**READING TEXT**:

The instructions on the AWS site are pretty good.
Don't add an A record at Namecheap; only add a set of NS records as
directed. Note that we are _not_ doing a domain (registrar) transfer, only
subdomain name server redirection. The instructions do not cover this
case, but if you have an understanding of DNS, it's not hard.

## Keeping track of metadata

Copy files to S3 using the `aws s3 cp` and `aws s3 sync` commands.
An unfortunate aspect of these commands is that
they do not preserve file modification date/time metadata. It is
useful to get the file write dates correct in each directory's
index.html. Therefore a script is provided for maintaining this
metadata.

The write dates are stored in a file `.write_dates.json` in each
directory and is updated using the `capture_write_dates.py` script in
either of two ways:

* `.write_dates.json` can be generated afresh from a local mirror of
a directory on the files.opentreeoflife.org web site, when it is
absent or when the `--refresh` flag is given.

**INFORMATION GIVEN**:
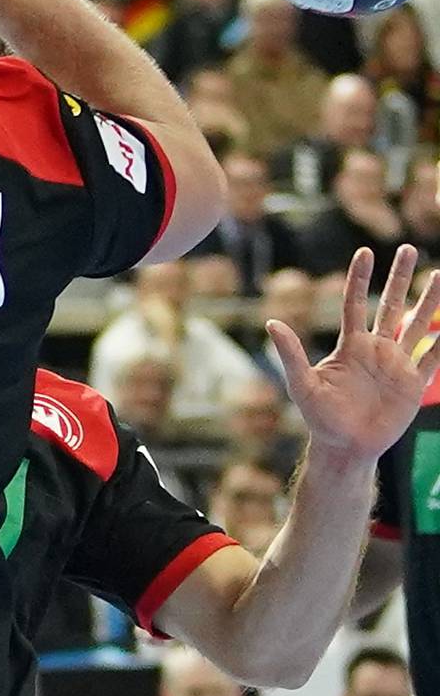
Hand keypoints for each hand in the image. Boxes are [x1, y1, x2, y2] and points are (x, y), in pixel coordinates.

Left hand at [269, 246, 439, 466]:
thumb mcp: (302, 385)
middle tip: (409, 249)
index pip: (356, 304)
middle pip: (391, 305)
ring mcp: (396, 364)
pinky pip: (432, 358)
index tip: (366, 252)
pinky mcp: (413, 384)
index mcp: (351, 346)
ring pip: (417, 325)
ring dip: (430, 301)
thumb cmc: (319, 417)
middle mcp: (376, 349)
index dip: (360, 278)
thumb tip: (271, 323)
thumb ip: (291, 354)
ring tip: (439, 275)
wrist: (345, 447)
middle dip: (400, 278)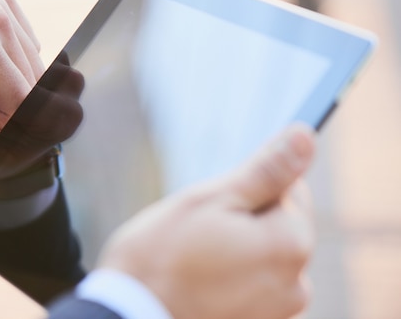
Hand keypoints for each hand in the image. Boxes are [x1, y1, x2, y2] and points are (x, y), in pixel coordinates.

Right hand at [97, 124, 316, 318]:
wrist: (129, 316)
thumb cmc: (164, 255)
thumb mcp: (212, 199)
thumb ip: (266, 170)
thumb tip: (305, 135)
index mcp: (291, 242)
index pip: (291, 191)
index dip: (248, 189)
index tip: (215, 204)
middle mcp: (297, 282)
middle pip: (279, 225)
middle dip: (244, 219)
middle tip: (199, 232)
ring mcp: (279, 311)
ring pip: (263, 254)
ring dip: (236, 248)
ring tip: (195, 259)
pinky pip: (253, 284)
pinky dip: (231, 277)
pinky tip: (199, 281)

---

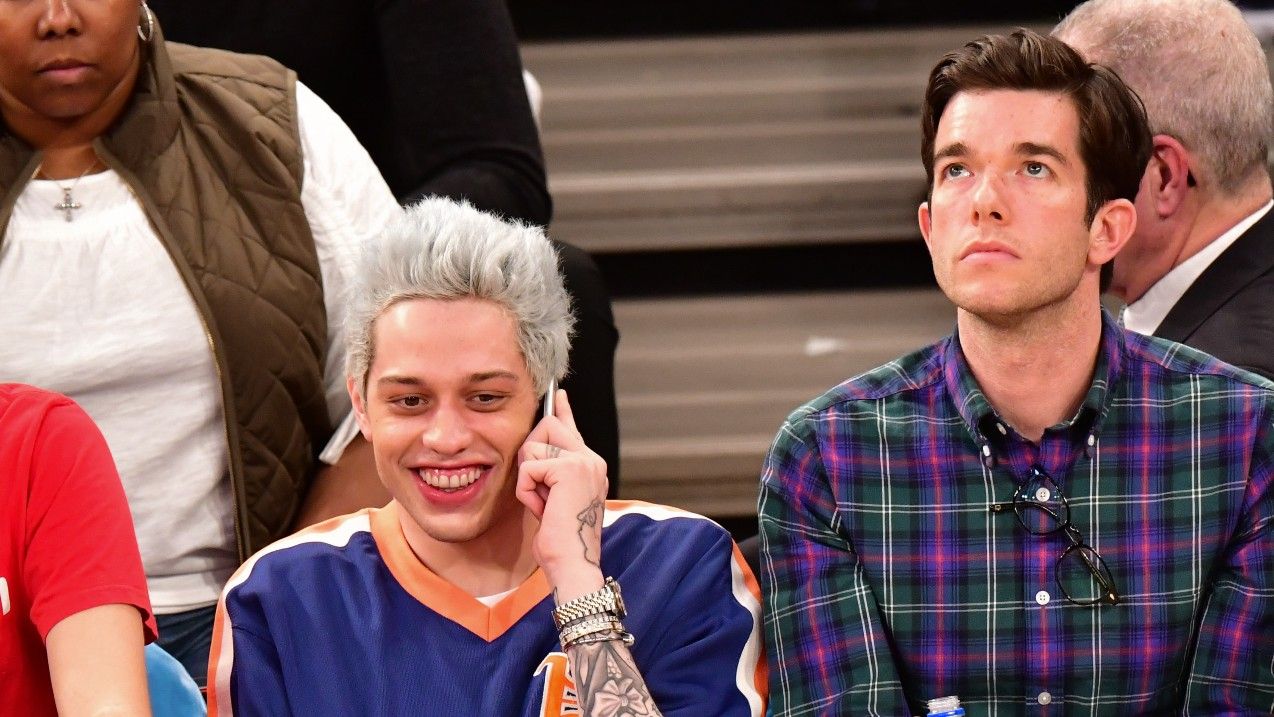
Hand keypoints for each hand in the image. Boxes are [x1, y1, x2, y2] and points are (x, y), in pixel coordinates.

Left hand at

* * *

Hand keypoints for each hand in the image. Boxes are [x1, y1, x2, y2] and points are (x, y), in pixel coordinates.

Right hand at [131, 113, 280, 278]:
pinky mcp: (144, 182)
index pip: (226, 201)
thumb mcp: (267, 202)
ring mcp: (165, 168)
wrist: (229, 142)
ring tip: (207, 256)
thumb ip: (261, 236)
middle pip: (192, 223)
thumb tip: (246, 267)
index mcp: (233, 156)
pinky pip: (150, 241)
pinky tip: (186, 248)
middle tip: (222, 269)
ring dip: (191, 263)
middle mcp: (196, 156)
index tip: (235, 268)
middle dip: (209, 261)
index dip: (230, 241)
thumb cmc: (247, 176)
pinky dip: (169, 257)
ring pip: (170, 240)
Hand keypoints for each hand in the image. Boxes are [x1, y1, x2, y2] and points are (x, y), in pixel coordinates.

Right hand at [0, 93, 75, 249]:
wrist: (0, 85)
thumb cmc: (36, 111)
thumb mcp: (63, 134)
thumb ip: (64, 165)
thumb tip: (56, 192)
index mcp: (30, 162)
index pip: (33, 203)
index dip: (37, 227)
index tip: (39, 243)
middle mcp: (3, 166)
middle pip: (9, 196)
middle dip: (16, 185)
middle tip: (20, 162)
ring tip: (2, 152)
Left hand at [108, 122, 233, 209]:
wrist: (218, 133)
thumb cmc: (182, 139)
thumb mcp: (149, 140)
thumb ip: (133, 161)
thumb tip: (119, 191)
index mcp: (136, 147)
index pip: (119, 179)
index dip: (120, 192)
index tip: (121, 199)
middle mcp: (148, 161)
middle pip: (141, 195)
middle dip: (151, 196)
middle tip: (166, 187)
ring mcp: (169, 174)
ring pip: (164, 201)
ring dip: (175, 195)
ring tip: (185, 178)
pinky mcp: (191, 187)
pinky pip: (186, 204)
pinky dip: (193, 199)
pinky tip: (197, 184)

**ASSIGNED TASK**:
Please answer from the S3 hosting notes: what file in each directory holds the write dates? You can set the entries aside; they aren't needed.

**EXERCISE SOLUTION**:
A file named `.write_dates.json` in each directory holds them.